* WHAT YOU NEED TO DO *
Which lines in the records below contain the string "knee" with matching case? Pick out each one and copy it in full.

* GIVEN INFORMATION *
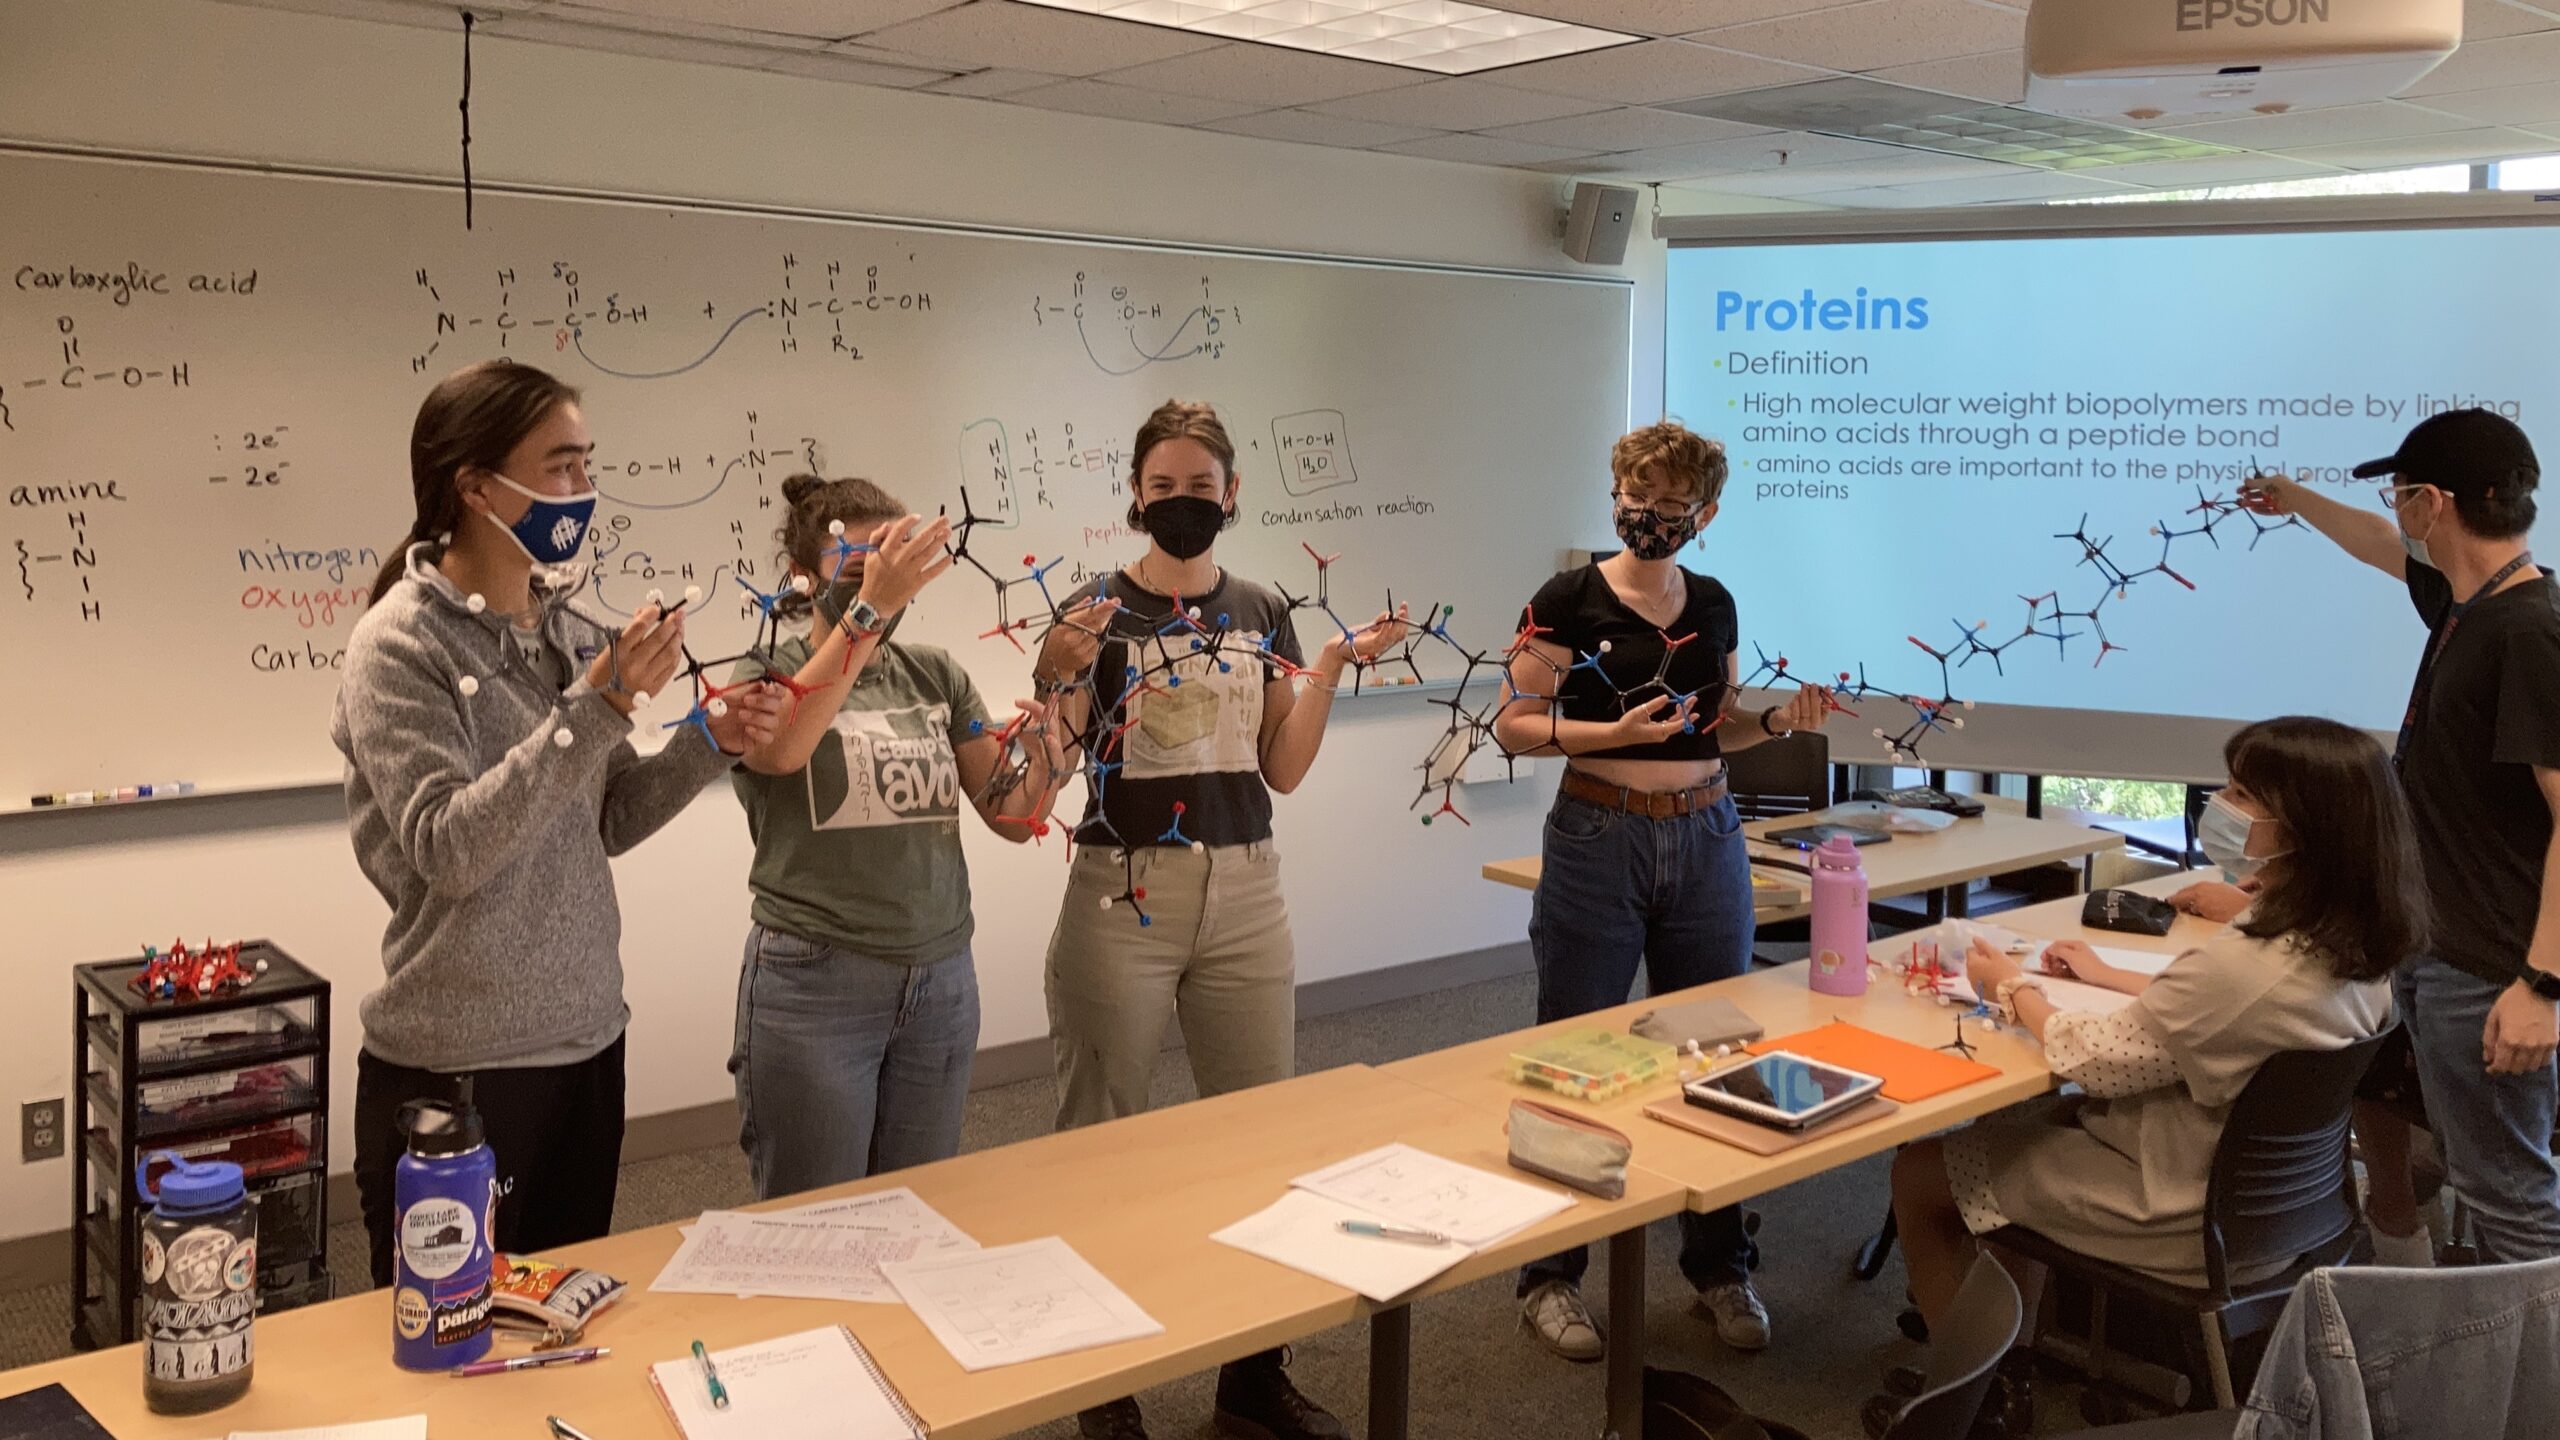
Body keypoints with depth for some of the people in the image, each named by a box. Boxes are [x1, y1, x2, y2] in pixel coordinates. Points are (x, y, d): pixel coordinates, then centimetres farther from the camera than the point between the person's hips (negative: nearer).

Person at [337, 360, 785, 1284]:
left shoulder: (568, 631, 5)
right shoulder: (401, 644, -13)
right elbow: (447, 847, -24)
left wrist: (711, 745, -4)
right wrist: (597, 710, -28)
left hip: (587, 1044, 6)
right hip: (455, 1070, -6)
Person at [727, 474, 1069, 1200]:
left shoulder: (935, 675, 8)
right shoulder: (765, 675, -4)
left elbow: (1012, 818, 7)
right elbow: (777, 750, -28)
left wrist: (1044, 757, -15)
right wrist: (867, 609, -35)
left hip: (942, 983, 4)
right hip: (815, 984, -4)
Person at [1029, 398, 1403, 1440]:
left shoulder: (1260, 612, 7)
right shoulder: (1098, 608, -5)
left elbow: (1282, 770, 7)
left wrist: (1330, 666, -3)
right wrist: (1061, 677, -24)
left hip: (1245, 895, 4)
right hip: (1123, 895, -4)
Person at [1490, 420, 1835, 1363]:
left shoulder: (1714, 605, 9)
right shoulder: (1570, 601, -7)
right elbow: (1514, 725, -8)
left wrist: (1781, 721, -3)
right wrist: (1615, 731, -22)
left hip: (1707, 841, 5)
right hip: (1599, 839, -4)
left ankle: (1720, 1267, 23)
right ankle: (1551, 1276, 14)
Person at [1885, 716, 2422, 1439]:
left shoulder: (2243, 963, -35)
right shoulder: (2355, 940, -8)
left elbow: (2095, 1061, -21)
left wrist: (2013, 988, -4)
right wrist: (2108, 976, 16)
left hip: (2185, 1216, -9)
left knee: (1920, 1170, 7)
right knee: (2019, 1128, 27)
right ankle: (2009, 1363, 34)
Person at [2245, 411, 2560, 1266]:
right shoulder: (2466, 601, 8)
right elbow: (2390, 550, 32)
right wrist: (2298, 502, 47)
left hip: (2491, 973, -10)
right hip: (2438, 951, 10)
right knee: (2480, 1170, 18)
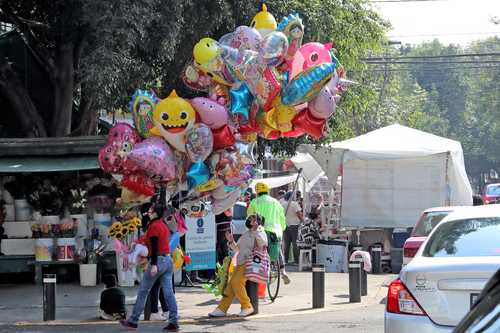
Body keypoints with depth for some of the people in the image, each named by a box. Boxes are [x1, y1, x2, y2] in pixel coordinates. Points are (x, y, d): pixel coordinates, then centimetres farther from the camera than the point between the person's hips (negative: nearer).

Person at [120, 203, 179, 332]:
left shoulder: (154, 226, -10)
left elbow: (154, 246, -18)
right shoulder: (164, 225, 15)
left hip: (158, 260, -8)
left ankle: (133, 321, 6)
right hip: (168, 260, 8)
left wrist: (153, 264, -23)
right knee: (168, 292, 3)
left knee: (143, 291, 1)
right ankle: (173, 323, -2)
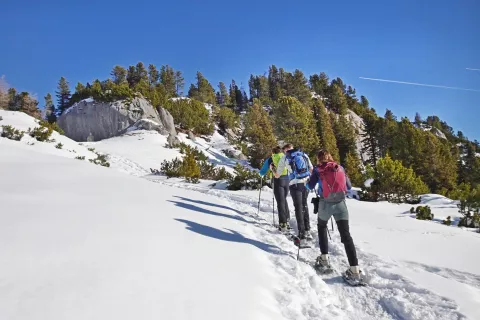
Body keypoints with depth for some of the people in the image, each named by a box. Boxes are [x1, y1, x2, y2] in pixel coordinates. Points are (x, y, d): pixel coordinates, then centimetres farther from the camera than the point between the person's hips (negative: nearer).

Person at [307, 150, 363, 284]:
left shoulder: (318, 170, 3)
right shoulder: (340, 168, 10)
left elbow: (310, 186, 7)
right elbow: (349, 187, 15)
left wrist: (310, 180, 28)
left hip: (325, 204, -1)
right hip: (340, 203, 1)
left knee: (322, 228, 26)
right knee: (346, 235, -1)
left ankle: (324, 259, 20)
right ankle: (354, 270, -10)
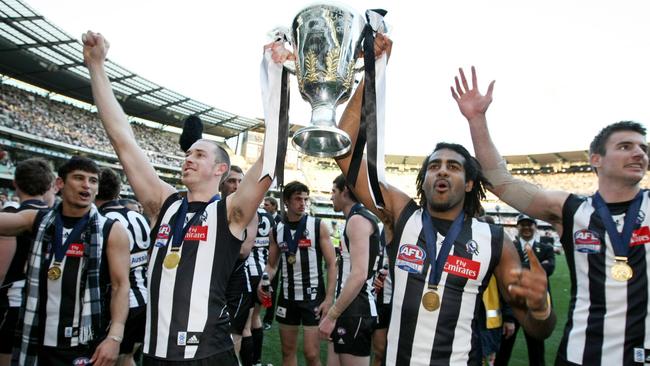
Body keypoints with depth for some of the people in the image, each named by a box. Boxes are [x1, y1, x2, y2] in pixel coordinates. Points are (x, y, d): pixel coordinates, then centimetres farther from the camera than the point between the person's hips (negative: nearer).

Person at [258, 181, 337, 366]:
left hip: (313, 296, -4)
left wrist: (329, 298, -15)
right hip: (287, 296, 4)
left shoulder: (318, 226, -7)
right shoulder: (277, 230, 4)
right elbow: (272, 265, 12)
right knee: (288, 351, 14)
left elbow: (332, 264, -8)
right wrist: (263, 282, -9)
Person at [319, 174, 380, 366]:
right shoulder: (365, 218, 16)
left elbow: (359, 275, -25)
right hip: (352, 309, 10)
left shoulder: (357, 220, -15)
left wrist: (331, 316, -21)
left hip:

* FINISHED EXERCISE *
left knee: (1920, 1170, 7)
right knee: (2019, 1128, 27)
right knee: (2480, 1170, 18)
right knee: (168, 292, 3)
left knee: (143, 291, 1)
left knee: (322, 228, 26)
right knee: (346, 235, -1)
right knee: (288, 351, 14)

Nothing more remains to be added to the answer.